▶ **Reading text**

Menopause is the time in when you are no longer able to bear children because of the change in hormones throughout the body. So what does it mean when a woman gets pregnant after menopause?
What Menopause Does
Menopause drastically changes your body. When menopause occurs, you no longer get a monthly menstrual period. This is because the hormones that trigger ovulation and pregnancy are no longer as strong in the body as they used to be. Estrogen and progesterone drop, and this causes the body to no longer have the ability to get pregnant. But since the process of menopause takes anywhere from five to ten years to complete, this is an awkward time in life, and you still have a (slight) chance of getting pregnant.
During menopause, the hormone levels drop, but there are times when they also spike during the course of the change. It is at this time that the ability to conceive may still be possible.
Preventing Pregnancy After Menopause
In order to prevent pregnancy during or after menopause, you must continue using an effective form of birth control. Since birth control pills are not recommended past the age of forty, your doctor will likely suggest using a diaphragm, IUD, or a permanent option such as a tubal ligation.
If you decide that you want to have a baby and have already been through menopause, there are options to consider. A donor egg program will allow you to carry the baby throughout a pregnancy with the aid of a younger female’s eggs. But there is also a much higher risk of fetal problems at an advanced age. The risks for an older woman carrying a baby include developing an infection, embolisms, hemorrhaging, strokes. and seizures. Risks to the baby are also possible.
Can You Ever Really Get Off Birth Control?
What many women want to know is if they will ever be safe without having to use birth control, even after they are through with menopause. This information is usually based on personal medical information. A doctor will be able to advise when it will be the right time to throw out the birth control and not have to worry about the risk of pregnancy. This is generally after about a ten-year window of menopause symptoms. So if you are still in menopause, don’t throw out that birth control just yet!

▶ **Description of the task**
Answer these from the text on pregnancy after menopause above:
1. How long does the process of menopause take to complete?
2. Since birth control pills are not recommended past forty, which options will a doctor likely suggest?
3. After roughly how long a window of menopause symptoms is it generally safe to stop using birth control?

▶ **Input data**
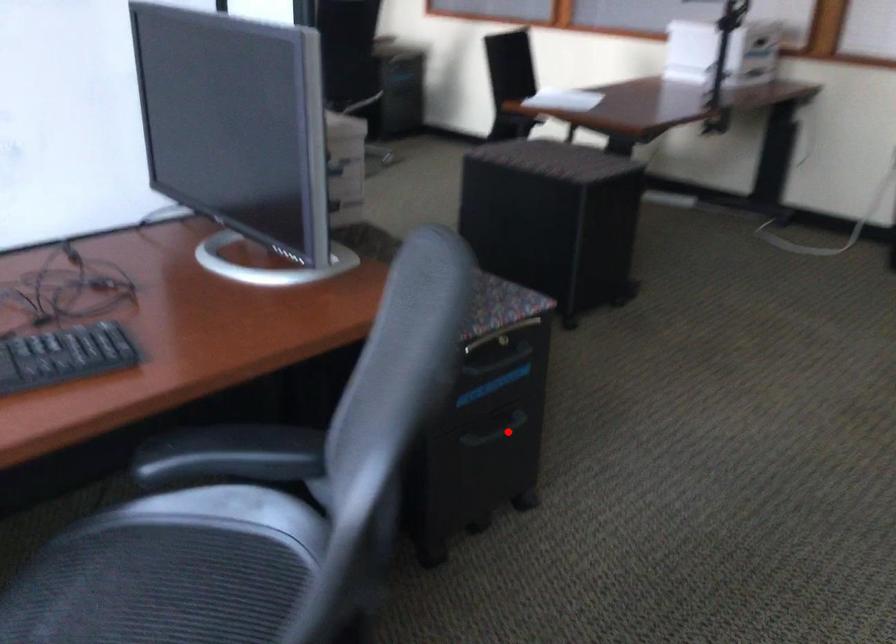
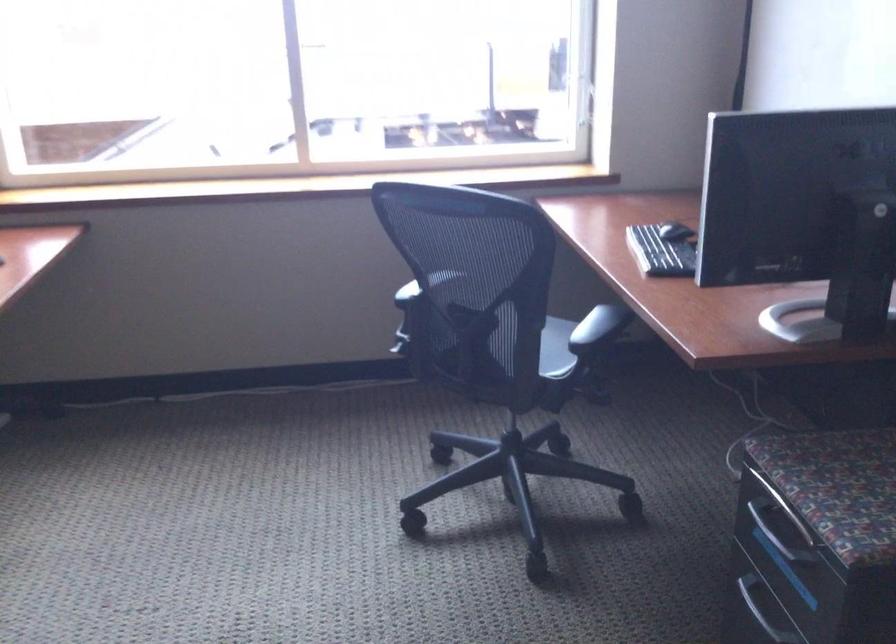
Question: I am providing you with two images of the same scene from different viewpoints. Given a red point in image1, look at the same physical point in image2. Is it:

▶ **Output below**
1. Anywhere from five to ten years.
2. A diaphragm, an IUD, or a permanent option such as a tubal ligation.
3. About ten years.